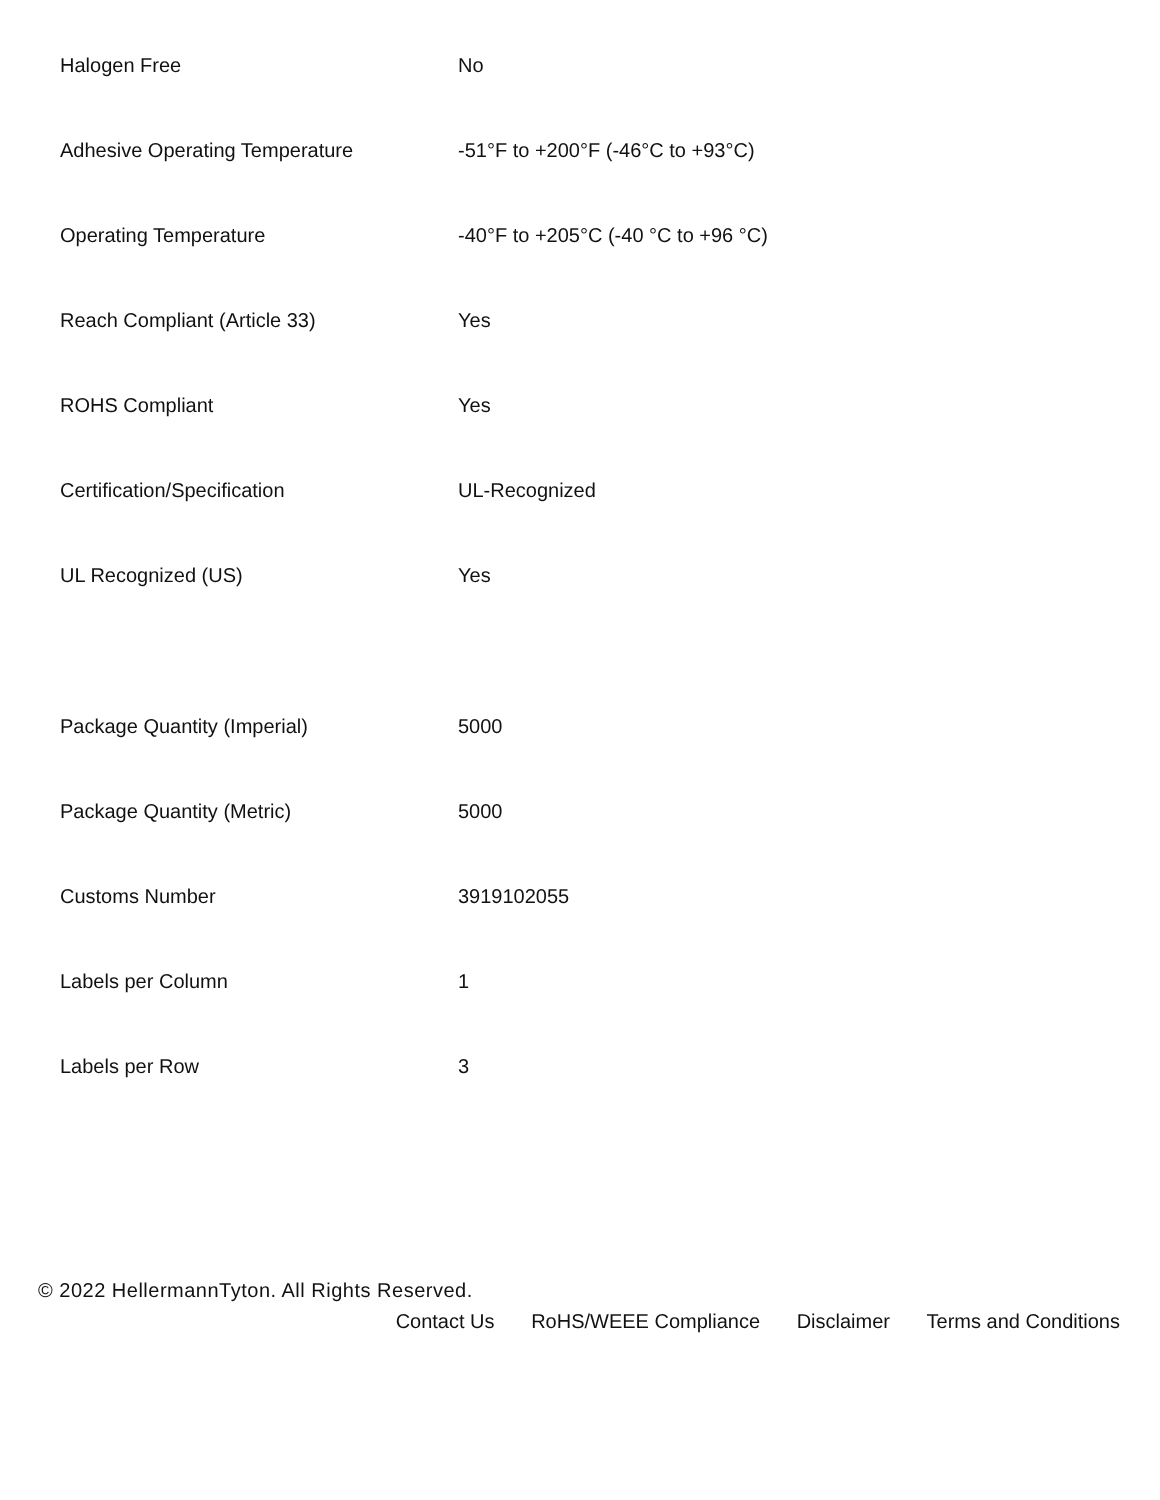| Halogen Free | No |
| Adhesive Operating Temperature | -51°F to +200°F (-46°C to +93°C) |
| Operating Temperature | -40°F to +205°C (-40 °C to +96 °C) |
| Reach Compliant (Article 33) | Yes |
| ROHS Compliant | Yes |
| Certification/Specification | UL-Recognized |
| UL Recognized (US) | Yes |
| Package Quantity (Imperial) | 5000 |
| Package Quantity (Metric) | 5000 |
| Customs Number | 3919102055 |
| Labels per Column | 1 |
| Labels per Row | 3 |
© 2022 HellermannTyton. All Rights Reserved.
Contact Us RoHS/WEEE Compliance Disclaimer Terms and Conditions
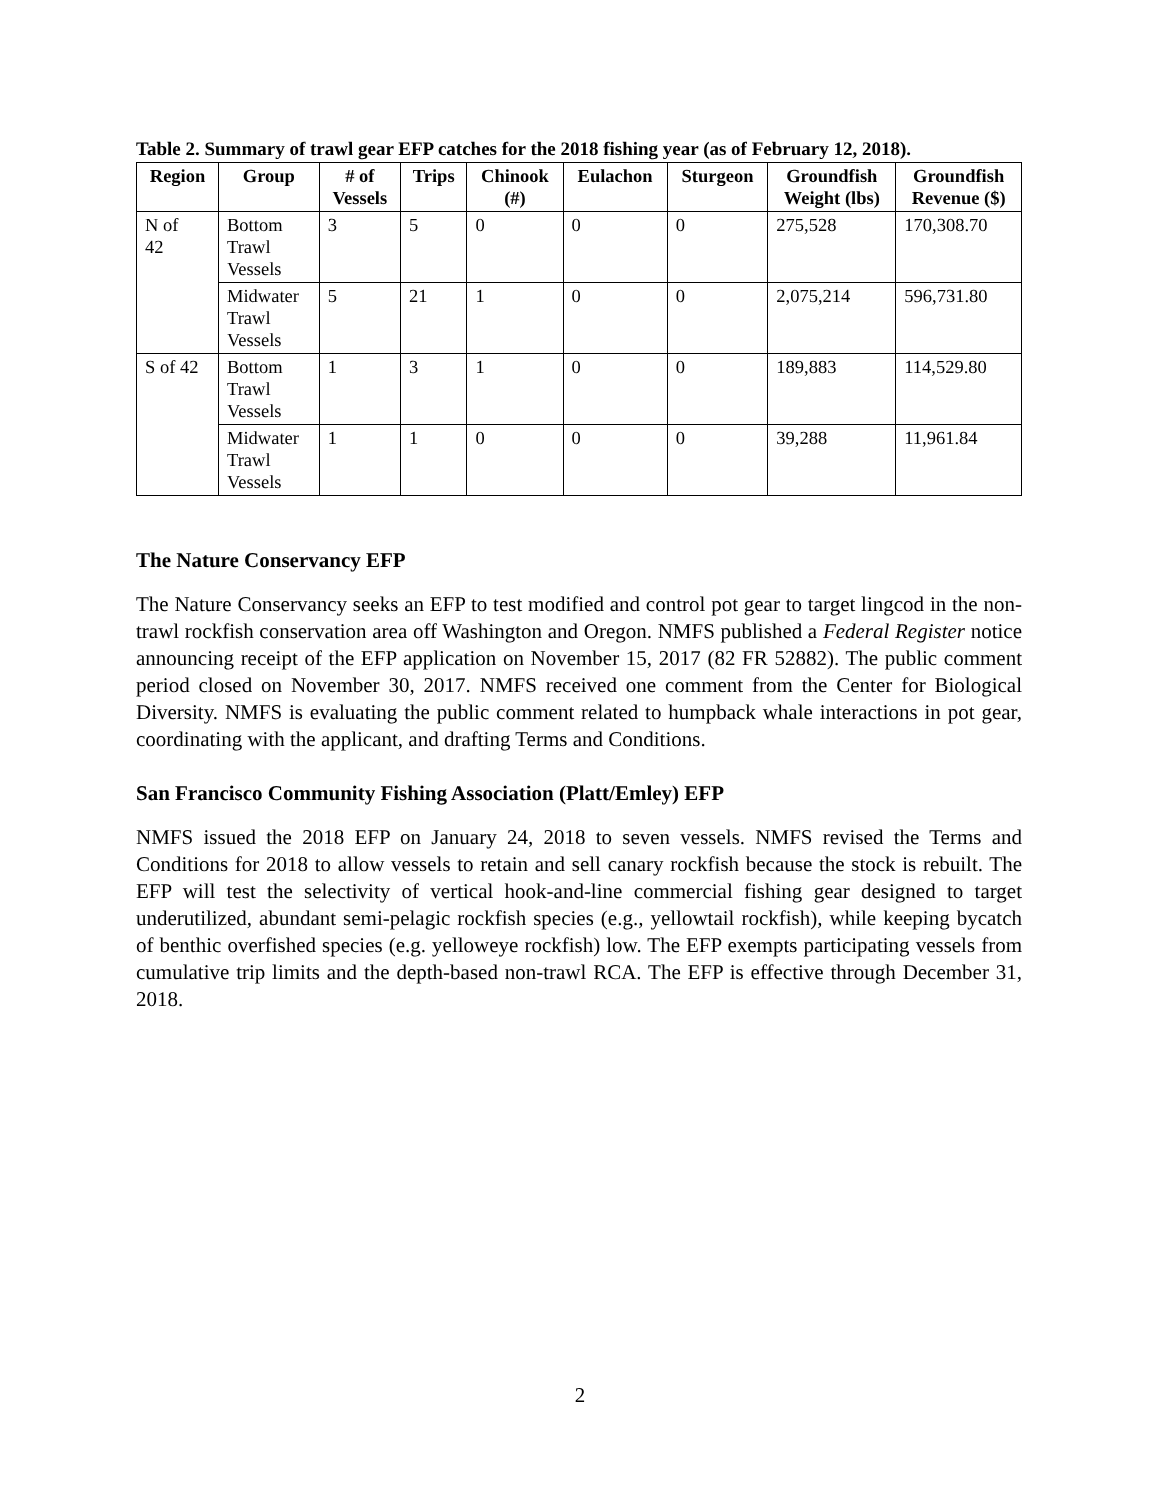Table 2. Summary of trawl gear EFP catches for the 2018 fishing year (as of February 12, 2018).
| Region | Group | # of Vessels | Trips | Chinook (#) | Eulachon | Sturgeon | Groundfish Weight (lbs) | Groundfish Revenue ($) |
| --- | --- | --- | --- | --- | --- | --- | --- | --- |
| N of 42 | Bottom Trawl Vessels | 3 | 5 | 0 | 0 | 0 | 275,528 | 170,308.70 |
| | Midwater Trawl Vessels | 5 | 21 | 1 | 0 | 0 | 2,075,214 | 596,731.80 |
| S of 42 | Bottom Trawl Vessels | 1 | 3 | 1 | 0 | 0 | 189,883 | 114,529.80 |
| | Midwater Trawl Vessels | 1 | 1 | 0 | 0 | 0 | 39,288 | 11,961.84 |
The Nature Conservancy EFP
The Nature Conservancy seeks an EFP to test modified and control pot gear to target lingcod in the non-trawl rockfish conservation area off Washington and Oregon. NMFS published a Federal Register notice announcing receipt of the EFP application on November 15, 2017 (82 FR 52882). The public comment period closed on November 30, 2017. NMFS received one comment from the Center for Biological Diversity. NMFS is evaluating the public comment related to humpback whale interactions in pot gear, coordinating with the applicant, and drafting Terms and Conditions.
San Francisco Community Fishing Association (Platt/Emley) EFP
NMFS issued the 2018 EFP on January 24, 2018 to seven vessels. NMFS revised the Terms and Conditions for 2018 to allow vessels to retain and sell canary rockfish because the stock is rebuilt. The EFP will test the selectivity of vertical hook-and-line commercial fishing gear designed to target underutilized, abundant semi-pelagic rockfish species (e.g., yellowtail rockfish), while keeping bycatch of benthic overfished species (e.g. yelloweye rockfish) low. The EFP exempts participating vessels from cumulative trip limits and the depth-based non-trawl RCA. The EFP is effective through December 31, 2018.
2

■ ■ ■

Would you output only the span of the records above that opens with the line containing "Table 2. Summary" and closes with the line containing "Revenue ($) |", ends included and pictures dropped?

Table 2. Summary of trawl gear EFP catches for the 2018 fishing year (as of February 12, 2018).
| Region | Group | # of Vessels | Trips | Chinook (#) | Eulachon | Sturgeon | Groundfish Weight (lbs) | Groundfish Revenue ($) |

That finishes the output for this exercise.